Children’s brain injuries: Prevention is key
A child should never have to deal with a serious injury, but all too often, one will. Traumatic brain injuries (TBIs) can happen in a number of ways, from developing after a car crash to happening when a child falls on the playground. Children riding with their parents on a motorcycle or those hit while walking as pedestrians are all at risk of serious head injuries.
Traumatic brain injuries vary in severity, but the reality is that every TBI has its risks and symptoms. Children may lose some functions, become disoriented or feel weak. Headaches and seizures are possible. Depending on the severity of the injury, a surgery might be necessary to relieve pressure on the brain.
TBIs contribute to approximately 30 percent of all injury-related deaths. While not all blows to the head result in TBIs, the likelihood is high, especially for children.

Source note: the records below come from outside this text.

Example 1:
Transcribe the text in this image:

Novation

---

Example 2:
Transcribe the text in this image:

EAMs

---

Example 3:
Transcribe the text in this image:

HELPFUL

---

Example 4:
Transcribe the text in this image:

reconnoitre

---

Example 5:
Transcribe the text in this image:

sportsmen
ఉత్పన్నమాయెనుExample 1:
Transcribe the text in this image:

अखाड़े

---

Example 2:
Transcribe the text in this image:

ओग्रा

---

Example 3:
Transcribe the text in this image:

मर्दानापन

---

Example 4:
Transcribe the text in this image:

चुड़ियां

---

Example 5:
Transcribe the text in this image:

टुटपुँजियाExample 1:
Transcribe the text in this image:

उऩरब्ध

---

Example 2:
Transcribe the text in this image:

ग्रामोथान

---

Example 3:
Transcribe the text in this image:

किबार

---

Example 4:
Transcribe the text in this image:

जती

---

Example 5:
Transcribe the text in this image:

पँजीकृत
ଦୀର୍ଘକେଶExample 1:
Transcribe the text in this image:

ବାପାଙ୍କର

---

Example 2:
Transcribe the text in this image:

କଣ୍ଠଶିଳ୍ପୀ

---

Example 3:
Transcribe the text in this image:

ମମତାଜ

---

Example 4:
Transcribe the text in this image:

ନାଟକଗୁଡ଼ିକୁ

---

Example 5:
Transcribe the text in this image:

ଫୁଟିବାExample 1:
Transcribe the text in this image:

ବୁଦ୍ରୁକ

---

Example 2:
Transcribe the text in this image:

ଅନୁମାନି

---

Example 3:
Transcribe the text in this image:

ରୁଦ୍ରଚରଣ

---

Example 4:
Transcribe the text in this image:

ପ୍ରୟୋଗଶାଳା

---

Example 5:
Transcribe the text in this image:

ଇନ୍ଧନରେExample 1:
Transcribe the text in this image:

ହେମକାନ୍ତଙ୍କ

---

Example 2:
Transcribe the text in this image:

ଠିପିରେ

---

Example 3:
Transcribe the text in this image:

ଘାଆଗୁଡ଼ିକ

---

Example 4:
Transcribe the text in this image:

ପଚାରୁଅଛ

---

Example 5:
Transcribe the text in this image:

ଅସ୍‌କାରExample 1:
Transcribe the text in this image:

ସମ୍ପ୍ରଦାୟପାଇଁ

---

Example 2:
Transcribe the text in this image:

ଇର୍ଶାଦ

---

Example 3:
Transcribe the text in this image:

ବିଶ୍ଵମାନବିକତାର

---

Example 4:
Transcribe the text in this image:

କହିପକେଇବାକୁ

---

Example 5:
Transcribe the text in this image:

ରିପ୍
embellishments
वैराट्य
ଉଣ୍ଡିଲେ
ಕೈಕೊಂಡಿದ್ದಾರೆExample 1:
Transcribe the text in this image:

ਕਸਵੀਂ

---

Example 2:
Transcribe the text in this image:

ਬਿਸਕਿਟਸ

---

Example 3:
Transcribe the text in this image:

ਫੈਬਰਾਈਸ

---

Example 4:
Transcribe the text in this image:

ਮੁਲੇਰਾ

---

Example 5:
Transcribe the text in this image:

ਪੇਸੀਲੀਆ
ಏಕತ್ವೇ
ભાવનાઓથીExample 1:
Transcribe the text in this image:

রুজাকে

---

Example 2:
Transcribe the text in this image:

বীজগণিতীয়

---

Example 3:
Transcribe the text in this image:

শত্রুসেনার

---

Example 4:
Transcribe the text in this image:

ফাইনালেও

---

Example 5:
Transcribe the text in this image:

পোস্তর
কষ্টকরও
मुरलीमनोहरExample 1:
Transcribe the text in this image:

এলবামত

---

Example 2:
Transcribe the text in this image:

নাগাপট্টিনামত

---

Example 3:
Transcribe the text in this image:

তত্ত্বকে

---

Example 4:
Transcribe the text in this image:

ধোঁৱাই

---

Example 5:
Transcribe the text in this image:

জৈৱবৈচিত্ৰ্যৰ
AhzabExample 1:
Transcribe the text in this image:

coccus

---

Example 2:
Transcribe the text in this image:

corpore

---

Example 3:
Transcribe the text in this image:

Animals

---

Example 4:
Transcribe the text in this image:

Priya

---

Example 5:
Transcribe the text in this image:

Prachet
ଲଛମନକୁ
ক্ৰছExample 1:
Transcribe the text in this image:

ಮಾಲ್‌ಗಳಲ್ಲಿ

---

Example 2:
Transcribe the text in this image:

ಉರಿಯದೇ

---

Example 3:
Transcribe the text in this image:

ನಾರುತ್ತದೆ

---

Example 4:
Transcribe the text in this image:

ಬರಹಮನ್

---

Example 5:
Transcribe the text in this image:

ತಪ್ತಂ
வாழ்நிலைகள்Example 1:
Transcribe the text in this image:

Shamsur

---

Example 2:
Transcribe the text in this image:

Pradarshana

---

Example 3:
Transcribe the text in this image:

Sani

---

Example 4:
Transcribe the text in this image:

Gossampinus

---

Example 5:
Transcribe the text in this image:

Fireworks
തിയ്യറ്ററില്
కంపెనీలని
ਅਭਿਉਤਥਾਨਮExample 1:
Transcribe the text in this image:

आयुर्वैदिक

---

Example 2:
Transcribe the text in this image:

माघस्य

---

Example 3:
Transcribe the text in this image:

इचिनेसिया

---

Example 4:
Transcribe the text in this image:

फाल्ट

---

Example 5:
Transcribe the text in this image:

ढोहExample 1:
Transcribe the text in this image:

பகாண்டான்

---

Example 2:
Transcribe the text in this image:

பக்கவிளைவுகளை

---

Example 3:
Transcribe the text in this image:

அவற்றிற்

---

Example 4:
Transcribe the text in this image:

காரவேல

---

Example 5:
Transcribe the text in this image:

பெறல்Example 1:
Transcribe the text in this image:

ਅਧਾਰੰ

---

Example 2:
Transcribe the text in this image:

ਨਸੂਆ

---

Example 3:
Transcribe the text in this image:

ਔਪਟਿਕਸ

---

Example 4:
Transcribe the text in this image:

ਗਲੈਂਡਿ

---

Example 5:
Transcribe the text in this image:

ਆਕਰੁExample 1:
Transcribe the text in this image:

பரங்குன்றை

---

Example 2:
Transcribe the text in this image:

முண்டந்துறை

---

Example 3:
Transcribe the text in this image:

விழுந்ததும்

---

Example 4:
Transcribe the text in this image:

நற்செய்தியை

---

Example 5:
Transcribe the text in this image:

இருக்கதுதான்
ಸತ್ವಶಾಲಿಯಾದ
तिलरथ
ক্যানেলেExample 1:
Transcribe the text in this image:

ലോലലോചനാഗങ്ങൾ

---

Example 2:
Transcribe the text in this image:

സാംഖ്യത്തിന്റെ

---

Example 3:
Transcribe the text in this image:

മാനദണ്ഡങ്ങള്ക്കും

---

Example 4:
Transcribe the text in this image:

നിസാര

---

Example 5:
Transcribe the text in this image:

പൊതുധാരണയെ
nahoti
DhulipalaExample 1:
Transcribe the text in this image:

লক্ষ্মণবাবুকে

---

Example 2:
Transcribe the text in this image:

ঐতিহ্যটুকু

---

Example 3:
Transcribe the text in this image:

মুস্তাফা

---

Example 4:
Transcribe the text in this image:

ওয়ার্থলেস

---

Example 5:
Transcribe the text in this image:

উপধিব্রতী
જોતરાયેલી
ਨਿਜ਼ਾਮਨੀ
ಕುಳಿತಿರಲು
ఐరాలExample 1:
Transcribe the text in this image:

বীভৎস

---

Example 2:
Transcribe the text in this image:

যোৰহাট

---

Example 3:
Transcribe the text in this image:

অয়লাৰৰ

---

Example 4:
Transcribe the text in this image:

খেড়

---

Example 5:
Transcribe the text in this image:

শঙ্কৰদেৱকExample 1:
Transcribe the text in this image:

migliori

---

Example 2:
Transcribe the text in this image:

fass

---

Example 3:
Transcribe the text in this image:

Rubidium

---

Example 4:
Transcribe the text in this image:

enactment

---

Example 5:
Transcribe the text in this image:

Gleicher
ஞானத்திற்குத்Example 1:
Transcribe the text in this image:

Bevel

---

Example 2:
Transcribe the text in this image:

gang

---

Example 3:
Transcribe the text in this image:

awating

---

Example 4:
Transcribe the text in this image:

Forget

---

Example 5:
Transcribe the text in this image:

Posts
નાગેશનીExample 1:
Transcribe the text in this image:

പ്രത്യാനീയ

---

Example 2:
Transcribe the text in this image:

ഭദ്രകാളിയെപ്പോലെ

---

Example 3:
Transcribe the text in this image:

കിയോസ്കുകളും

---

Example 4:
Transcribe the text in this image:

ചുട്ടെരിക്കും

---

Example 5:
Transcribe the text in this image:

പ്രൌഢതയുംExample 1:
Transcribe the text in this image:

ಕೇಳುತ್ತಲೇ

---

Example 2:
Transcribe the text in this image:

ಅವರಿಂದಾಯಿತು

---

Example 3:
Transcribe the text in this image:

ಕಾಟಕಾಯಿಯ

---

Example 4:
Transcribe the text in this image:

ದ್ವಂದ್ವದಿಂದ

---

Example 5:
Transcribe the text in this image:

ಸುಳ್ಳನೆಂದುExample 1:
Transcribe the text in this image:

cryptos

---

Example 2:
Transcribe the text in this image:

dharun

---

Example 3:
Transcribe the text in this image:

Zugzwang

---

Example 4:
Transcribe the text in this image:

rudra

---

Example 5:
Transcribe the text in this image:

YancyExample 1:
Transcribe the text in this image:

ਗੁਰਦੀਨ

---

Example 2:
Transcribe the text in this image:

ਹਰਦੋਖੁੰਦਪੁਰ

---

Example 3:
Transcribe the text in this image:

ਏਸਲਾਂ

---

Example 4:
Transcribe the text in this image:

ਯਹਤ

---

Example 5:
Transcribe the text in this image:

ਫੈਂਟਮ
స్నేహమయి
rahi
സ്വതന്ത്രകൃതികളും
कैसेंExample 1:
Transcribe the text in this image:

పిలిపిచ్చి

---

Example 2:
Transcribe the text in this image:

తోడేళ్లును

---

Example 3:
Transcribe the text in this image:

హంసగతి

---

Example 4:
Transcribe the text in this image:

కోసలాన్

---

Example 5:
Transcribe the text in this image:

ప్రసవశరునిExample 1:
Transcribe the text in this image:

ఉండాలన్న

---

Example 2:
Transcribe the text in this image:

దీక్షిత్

Children face additional challenges. Since they’re still growing and changing, injuries to the brain could significantly impact their physical and mental capabilities. The good news is that children are plastic, able to adjust to injuries and challenges better than adults in most cases.
The best thing you can do is aim to prevent a TBI in the first place. If you plan to take your child on a motorcycle, for instance, get a fitted motorcycle helmet. Start slow, and make sure your child knows how to hold on tight when you ride. There are sometimes adjustments you can make to seats on a motorcycle to make them safer for young riders, keeping them in the seats more securely.